In a setback to BJP national vice-president Baijayant Panda, the Orissa High Court has refused to intervene in a case of alleged grabbing of land belonging to people belonging to the Dalit community by a company owned by Panda.
The case is being investigated by Odisha Police under various sections of IPC and SC/ST (Prevention of Atrocities) Act.
The court also cleared the way for the arrest of Panda and his wife Jagi, co-promoter of the company, Odisha Infratech Pvt Ltd (OIPL), by vacating all earlier interim orders. The HC had earlier passed an interim order granting them protection against arrest.
The Pandas had moved HC for quashing the FIR against them and OIPL.
On Saturday, the Pandas denied all allegations against them and blamed the development on Odisha Chief Minister Naveen Patnaik’s vendetta politics. “…There has been no wrongdoing by us and we are confident that this will ultimately be proved in the courts,” Jagi Panda said in a statement.
In the order pronounced on Friday, Justice B P Routray said: “I am not inclined to interfere with the criminal proceedings, more particularly at the stage of pending investigation. Accordingly, the prayer of the petitioners is rejected and the Criminal Misc. Case is dismissed. All interim orders passed stand vacated.”
The Pandas had alleged in their petition that the FIR was a result of “malice” and “ulterior motive” at the behest of “the ruling political party”. The court rejected the allegation on the ground that “the same is not found with supported materials”.
On October 31, the Economic Offence Wing of Odisha Police had registered an FIR alleging that one Rabindra Kumar Sethi, a person from Dalit community who was once a driver with Panda’s company ORTEL Communication Ltd, was allegedly pressured by the Pandas to purchase 7.294 acres of land from 22 Dalit people in Odisha’s Khurda district between 2010 and 2013. This was to allegedly circumvent state laws that prevent purchase of land owned by Dalits by non-Dalits.
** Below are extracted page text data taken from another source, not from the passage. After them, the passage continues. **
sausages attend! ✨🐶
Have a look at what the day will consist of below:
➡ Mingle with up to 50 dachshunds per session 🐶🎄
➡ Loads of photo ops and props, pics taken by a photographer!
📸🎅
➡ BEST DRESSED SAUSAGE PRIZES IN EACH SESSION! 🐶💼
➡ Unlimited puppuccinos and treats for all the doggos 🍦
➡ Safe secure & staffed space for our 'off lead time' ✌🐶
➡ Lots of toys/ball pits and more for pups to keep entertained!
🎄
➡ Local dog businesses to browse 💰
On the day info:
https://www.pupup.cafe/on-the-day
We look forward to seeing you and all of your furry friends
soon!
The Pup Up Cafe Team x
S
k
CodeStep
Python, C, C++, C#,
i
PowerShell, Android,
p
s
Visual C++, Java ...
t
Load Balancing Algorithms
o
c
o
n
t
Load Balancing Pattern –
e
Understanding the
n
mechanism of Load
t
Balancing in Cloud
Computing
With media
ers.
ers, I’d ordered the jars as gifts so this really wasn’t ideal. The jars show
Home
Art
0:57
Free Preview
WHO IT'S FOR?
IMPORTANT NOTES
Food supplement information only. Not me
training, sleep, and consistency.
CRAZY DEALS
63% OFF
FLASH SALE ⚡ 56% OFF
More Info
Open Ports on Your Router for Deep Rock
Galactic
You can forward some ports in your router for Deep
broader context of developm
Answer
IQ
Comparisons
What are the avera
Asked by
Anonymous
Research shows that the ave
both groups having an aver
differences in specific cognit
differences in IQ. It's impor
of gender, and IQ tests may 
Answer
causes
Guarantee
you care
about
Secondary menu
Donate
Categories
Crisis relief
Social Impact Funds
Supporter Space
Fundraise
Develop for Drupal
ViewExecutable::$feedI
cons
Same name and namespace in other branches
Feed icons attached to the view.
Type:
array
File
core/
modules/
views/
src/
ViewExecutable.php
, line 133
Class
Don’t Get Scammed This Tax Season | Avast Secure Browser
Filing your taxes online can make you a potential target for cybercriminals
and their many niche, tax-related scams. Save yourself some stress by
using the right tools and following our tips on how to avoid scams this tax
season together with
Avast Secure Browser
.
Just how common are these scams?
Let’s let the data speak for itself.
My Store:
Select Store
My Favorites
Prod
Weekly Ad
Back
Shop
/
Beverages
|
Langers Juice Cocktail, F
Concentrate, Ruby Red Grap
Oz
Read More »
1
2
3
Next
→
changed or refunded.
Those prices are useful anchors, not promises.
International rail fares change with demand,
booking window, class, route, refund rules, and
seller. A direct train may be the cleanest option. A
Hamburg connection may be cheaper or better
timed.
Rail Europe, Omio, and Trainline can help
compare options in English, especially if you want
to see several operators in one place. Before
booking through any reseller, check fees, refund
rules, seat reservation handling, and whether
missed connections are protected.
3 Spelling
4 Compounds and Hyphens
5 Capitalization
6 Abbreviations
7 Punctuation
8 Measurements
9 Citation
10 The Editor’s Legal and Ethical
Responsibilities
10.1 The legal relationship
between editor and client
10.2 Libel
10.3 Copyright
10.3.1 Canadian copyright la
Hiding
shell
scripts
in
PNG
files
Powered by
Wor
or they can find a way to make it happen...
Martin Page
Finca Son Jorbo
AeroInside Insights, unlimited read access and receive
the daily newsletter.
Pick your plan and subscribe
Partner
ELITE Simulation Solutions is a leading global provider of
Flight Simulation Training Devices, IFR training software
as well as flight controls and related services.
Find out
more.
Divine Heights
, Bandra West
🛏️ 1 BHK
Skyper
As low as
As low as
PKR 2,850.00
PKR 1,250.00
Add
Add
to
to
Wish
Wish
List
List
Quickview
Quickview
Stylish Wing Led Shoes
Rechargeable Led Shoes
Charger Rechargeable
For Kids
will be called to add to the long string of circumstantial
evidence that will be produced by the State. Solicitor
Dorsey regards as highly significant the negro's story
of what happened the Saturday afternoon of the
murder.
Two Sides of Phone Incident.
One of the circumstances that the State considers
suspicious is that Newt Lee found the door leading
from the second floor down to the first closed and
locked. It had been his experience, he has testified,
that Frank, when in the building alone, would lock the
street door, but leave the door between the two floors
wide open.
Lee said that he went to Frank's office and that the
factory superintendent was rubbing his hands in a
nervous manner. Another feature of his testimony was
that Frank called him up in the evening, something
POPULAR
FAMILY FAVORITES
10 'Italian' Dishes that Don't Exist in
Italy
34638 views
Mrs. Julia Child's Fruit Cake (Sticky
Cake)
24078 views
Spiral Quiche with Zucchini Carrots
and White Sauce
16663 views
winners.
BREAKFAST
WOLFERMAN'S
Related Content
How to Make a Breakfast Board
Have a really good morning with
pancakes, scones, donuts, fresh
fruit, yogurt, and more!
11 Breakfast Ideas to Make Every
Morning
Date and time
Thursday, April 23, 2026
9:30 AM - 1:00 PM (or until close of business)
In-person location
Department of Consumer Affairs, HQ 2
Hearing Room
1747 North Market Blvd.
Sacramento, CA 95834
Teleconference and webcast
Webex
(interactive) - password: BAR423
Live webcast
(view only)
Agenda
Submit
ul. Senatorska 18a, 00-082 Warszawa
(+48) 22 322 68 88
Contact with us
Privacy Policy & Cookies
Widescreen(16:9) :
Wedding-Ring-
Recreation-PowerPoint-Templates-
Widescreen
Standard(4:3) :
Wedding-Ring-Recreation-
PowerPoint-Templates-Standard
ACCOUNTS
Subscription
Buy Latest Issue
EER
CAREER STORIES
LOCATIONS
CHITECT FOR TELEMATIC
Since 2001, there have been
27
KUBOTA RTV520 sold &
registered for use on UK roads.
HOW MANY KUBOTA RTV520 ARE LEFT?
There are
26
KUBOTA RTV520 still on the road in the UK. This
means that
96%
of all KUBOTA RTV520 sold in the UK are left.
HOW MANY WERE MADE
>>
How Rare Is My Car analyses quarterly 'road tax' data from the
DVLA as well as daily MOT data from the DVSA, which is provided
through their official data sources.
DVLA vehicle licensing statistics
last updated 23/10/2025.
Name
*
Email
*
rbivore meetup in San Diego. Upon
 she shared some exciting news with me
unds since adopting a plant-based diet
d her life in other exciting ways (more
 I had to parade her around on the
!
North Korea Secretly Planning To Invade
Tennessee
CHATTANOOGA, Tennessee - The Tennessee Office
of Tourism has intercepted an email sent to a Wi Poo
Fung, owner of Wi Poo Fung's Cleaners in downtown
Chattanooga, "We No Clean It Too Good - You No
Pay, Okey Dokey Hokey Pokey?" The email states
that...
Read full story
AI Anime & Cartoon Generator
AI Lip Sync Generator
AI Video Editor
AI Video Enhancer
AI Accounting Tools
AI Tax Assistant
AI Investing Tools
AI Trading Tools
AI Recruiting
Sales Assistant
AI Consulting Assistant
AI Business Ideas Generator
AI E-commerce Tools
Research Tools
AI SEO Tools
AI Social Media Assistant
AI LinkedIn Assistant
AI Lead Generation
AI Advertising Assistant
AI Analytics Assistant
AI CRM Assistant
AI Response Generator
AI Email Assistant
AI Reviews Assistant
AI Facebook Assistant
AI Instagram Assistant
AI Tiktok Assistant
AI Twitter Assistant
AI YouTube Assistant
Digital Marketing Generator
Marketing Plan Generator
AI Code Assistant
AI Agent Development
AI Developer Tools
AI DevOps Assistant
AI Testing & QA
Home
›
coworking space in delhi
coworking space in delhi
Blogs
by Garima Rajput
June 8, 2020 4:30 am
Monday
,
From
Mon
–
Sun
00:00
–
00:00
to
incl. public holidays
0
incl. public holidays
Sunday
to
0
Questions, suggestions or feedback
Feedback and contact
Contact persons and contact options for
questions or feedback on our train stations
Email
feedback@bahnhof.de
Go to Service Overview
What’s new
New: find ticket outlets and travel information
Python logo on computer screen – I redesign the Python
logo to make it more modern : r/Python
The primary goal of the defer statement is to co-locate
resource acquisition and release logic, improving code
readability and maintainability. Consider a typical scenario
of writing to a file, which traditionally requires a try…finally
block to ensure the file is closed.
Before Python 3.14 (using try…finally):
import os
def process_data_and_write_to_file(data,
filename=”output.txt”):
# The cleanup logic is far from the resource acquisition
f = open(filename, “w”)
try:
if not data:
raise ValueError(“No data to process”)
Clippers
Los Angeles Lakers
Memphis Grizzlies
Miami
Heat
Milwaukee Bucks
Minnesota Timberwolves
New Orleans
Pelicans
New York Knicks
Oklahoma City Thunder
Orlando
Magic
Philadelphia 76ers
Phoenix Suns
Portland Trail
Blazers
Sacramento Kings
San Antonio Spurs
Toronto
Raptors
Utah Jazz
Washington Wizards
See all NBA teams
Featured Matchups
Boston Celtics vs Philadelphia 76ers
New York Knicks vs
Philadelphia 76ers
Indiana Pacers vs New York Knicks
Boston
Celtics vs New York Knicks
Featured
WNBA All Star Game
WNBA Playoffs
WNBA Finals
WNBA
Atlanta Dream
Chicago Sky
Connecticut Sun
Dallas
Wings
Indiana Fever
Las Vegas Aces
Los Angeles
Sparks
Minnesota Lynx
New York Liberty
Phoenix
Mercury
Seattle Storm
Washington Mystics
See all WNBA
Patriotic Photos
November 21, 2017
The land was allegedly purchased at 50 per cent of the market value, according to the FIR. This land was later taken over by OIPL for real estate development from Sethi for declared consideration of Rs 65 lakh, even though no amount was allegedly paid to Sethi, according to the FIR .
Sources said Sethi was shown to have purchased this patch of land — falling in between a 100-acre plot that Pandas were developing – with his monthly salary of Rs 8,000.
“There is no financial transaction between Sethi and the people he purportedly bought land from,” a senior Odisha Police officer said. “No money was paid to Sethi by Pandas for further purchase either. Everything is just on paper, indicating (alleged) cash transactions and culpability under Benami Transactions Act. Sethi and others (from whom land was purchased) have already recorded their statements before a magistrate.”
In Odisha, under the Land Revenue Act, Dalits are not allowed to sell their entire land holding to non-Dalits without permission of the district collector, which is often a cumbersome process for the state has to be fully satisfied that the sale is for a cogent reason and purpose, and not under duress. “That is why they used Sethi, as he had some ancestral land of his own. Under the law, you can sell part of your land holding to a non-Dalit person, but not the entire possession,” the officer said.
In a statement, Jagi Panda said: “In the past two months Odisha police have registered about 20 false cases against OTV, its sister companies, employees and my family members, including my 84-year-old father…. We vehemently deny these allegations…. We assert that these cases are being orchestrated by the 21-year-old BJD government in Odisha, because of CM Naveen Patnaik’s personal vendetta against us.”
On allegations in the FIR, the court order stated, “In the context of the allegations, it is seen that the petitioners used opposite party No. 3 (Sethi) as an instrument or to say, as the ‘sham purchaser’ to get the land in their favour. When the investigation is still continuing and at the beginning [initial] stage, the contention that materials are not justifying for investigation is thus not found correct. It also cannot be said that the allegations are so absurd or inherently improbable.”
The Pandas argued in court that none of the offences under SC/ST (Prevention of Atrocities) Act is made out or constituted, but it has been deliberately added to deny them the benefit of anticipatory bail. The court rejected this and observed that the allegations “definitely fall within” specific clauses of the Act.
The Pandas had submitted that the FIR had been registered to settle a score, as OTV, owned by them, had broadcast a conversation of two friends relating to their experience at a Covid hospital.